Lead striker Chicharito is among those Mexican players who seem to struggle under this pressure. Despite being their all-time leading goalscorer, a return of just three World Cup goals is underwhelming. And if a player who can be a star at Manchester United regularly underperforms for his country, how will a rising star like Hirving Lozano fare?

Can Chicharito and Lozano help Mexico meet the expectations of their fans?

Can Chicharito and Lozano help Mexico meet the expectations of their fans?

LOW CAN PLAY IT SAFE WITH OZIL

Mesut Ozil has been declared fit for Germany’s opener, after picking up an injury during their friendly against Austria that kept them out of their final warm-up match last week. But perhaps the smarter option is to leave him on the bench.

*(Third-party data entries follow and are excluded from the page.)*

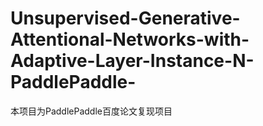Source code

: # Unsupervised-Generative-Attentional-Networks-with-Adaptive-Layer-Instance-N-PaddlePaddle-
本项目为PaddlePaddle百度论文复现项目
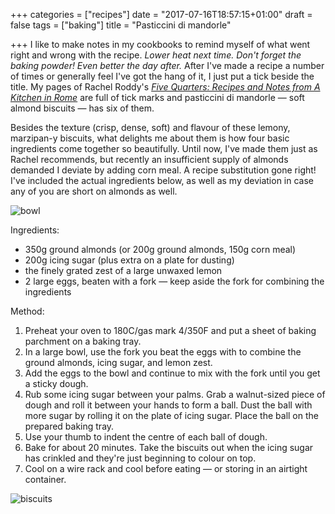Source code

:+++
categories = ["recipes"]
date = "2017-07-16T18:57:15+01:00"
draft = false
tags = ["baking"]
title = "Pasticcini di mandorle"

+++
I like to make notes in my cookbooks to remind myself of what went right and wrong with the recipe. *Lower heat next time. Don't forget the baking powder! Even better the day after.* After I've made a recipe a number of times or generally feel I've got the hang of it, I just put a tick beside the title. My pages of Rachel Roddy's [*Five Quarters: Recipes and Notes from A Kitchen in Rome*](http://www.hive.co.uk/Product/Rachel-Roddy/Five-Quarters--Recipes-and-Notes-from-a-Kitchen-in-Rome/17377993?gclid=CKWXptCa8NMCFcWw7QodiAoEGA) are full of tick marks and pasticcini di mandorle — soft almond biscuits — has six of them.

Besides the texture (crisp, dense, soft) and flavour of these lemony, marzipan-y biscuits, what delights me about them is how four basic ingredients come together so beautifully.  Until now, I've made them just as Rachel recommends, but recently an insufficient supply of almonds demanded I deviate by adding corn meal. A recipe substitution gone right! I've included the actual ingredients below, as well as my deviation in case any of you are short on almonds as well.

![bowl](/images/bowl.jpg)

Ingredients:

* 350g ground almonds (or 200g ground almonds, 150g corn meal)
* 200g icing sugar (plus extra on a plate for dusting)
* the finely grated zest of a large unwaxed lemon
* 2 large eggs, beaten with a fork — keep aside the fork for combining the ingredients

Method:

1. Preheat your oven to 180C/gas mark 4/350F and put a sheet of baking parchment on a baking tray.
2. In a large bowl, use the fork you beat the eggs with to combine the ground almonds, icing sugar, and lemon zest.
3. Add the eggs to the bowl and continue to mix with the fork until you get a sticky dough.
4. Rub some icing sugar between your palms. Grab a walnut-sized piece of dough and roll it between your hands to form a ball. Dust the ball with more sugar by rolling it on the plate of icing sugar. Place the ball on the prepared baking tray.
5. Use your thumb to indent the centre of each ball of dough.
6. Bake for about 20 minutes. Take the biscuits out when the icing sugar has crinkled and they're just beginning to colour on top.
7. Cool on a wire rack and cool before eating — or storing in an airtight container.

![biscuits](/images/biscuits.jpg)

Not that they should take Mexico lightly, but the depth in attacking positions that Germany possess means they can ease Ozil back to full fitness. Marco Reus is an excellent backup in the No 10 role, and having him in top form will be a boost for Die Mannschaft even if he does ultimately have to cede his starter status to Ozil.

More importantly, an aggravation to the Arsenal star’s injury will be far more damaging than any effects of leaving him out – again, keeping Germany’s depth in mind. The champions’ second match is against Sweden, the most stubborn defence they will face in the group stages – just the sort of side against which Ozil becomes a necessity rather than a luxury.

Saving him for that game, allowing Reus to find his feet on the biggest stage in world football – he missed Germany’s triumph in 2014 through injury – may serve the side better in the long run.

Playing it safe may be the way to go for Ozil and Germany.

Playing it safe may be the way to go for Ozil and Germany.